> **Work required**: Leave out the pictures and copy each record below exactly.

☆ ☆ ☆ ☆

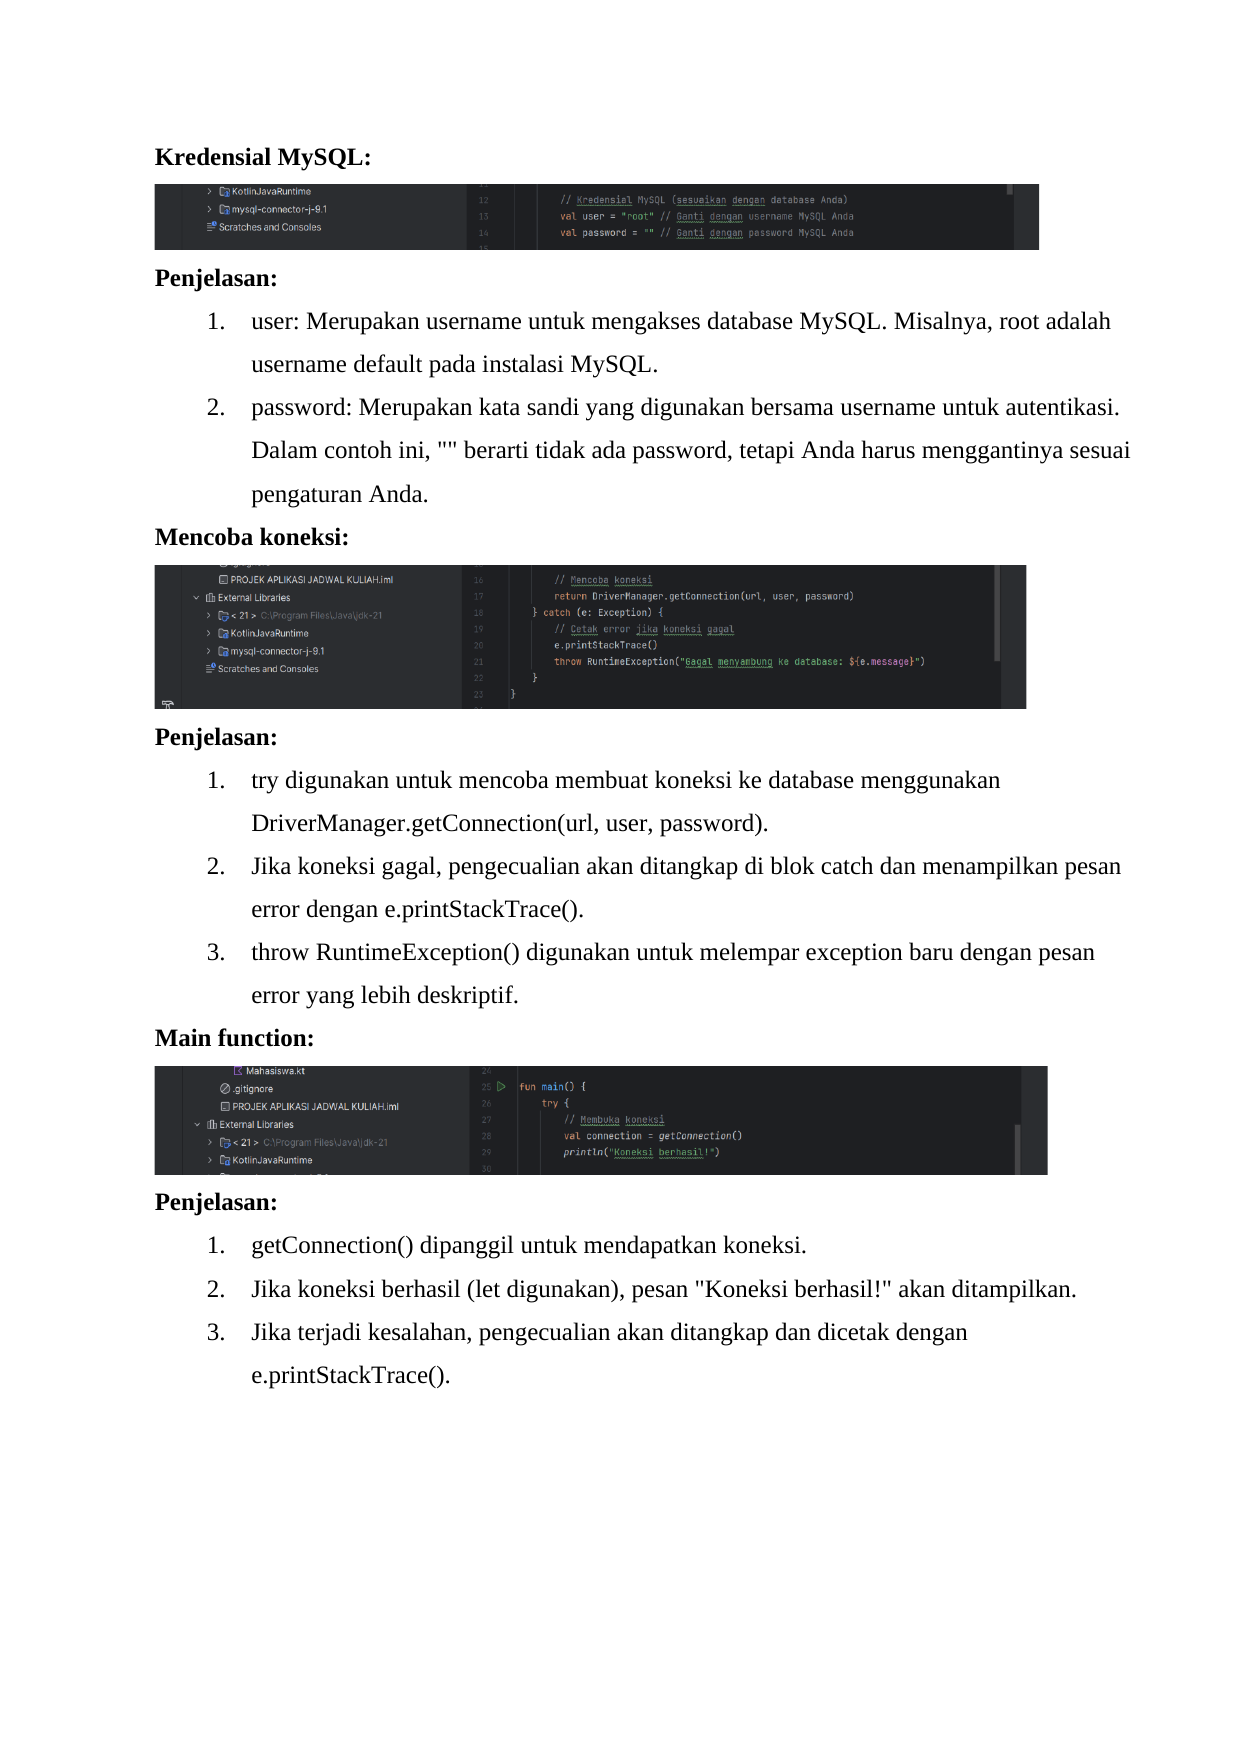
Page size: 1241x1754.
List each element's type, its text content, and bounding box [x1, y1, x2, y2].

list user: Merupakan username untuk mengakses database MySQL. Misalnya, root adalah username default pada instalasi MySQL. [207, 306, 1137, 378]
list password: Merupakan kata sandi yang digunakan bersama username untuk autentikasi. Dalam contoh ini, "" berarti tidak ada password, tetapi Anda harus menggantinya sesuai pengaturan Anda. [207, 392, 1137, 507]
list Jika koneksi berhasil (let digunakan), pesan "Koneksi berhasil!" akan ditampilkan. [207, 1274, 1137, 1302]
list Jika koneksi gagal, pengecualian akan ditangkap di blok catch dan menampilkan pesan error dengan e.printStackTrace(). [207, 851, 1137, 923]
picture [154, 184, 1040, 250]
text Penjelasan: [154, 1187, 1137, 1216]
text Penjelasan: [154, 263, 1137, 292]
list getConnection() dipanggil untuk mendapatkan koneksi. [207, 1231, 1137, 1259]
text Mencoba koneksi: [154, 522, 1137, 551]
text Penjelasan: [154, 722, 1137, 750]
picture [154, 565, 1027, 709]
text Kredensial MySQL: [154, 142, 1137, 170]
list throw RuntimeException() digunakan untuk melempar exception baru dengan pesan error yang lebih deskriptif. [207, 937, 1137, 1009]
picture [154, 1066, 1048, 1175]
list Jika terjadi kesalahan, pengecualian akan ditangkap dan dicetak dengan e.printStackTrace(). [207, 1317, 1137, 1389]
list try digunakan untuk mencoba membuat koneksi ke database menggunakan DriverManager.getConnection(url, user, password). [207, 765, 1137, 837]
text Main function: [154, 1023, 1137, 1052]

☆ ☆ ☆ ☆

> **Answer to this exercise**:
Page size: 1241x1754.
List each element's type, its text content, and bounding box [x1, y1, x2, y2].

list user: Merupakan username untuk mengakses database MySQL. Misalnya, root adalah username default pada instalasi MySQL. [207, 306, 1137, 378]
list password: Merupakan kata sandi yang digunakan bersama username untuk autentikasi. Dalam contoh ini, "" berarti tidak ada password, tetapi Anda harus menggantinya sesuai pengaturan Anda. [207, 392, 1137, 507]
list Jika koneksi berhasil (let digunakan), pesan "Koneksi berhasil!" akan ditampilkan. [207, 1274, 1137, 1302]
list Jika koneksi gagal, pengecualian akan ditangkap di blok catch dan menampilkan pesan error dengan e.printStackTrace(). [207, 851, 1137, 923]
picture [154, 184, 1040, 250]
text Penjelasan: [154, 1187, 1137, 1216]
text Penjelasan: [154, 263, 1137, 292]
list getConnection() dipanggil untuk mendapatkan koneksi. [207, 1231, 1137, 1259]
text Mencoba koneksi: [154, 522, 1137, 551]
text Penjelasan: [154, 722, 1137, 750]
picture [154, 565, 1027, 709]
text Kredensial MySQL: [154, 142, 1137, 170]
list throw RuntimeException() digunakan untuk melempar exception baru dengan pesan error yang lebih deskriptif. [207, 937, 1137, 1009]
picture [154, 1066, 1048, 1175]
list Jika terjadi kesalahan, pengecualian akan ditangkap dan dicetak dengan e.printStackTrace(). [207, 1317, 1137, 1389]
list try digunakan untuk mencoba membuat koneksi ke database menggunakan DriverManager.getConnection(url, user, password). [207, 765, 1137, 837]
text Main function: [154, 1023, 1137, 1052]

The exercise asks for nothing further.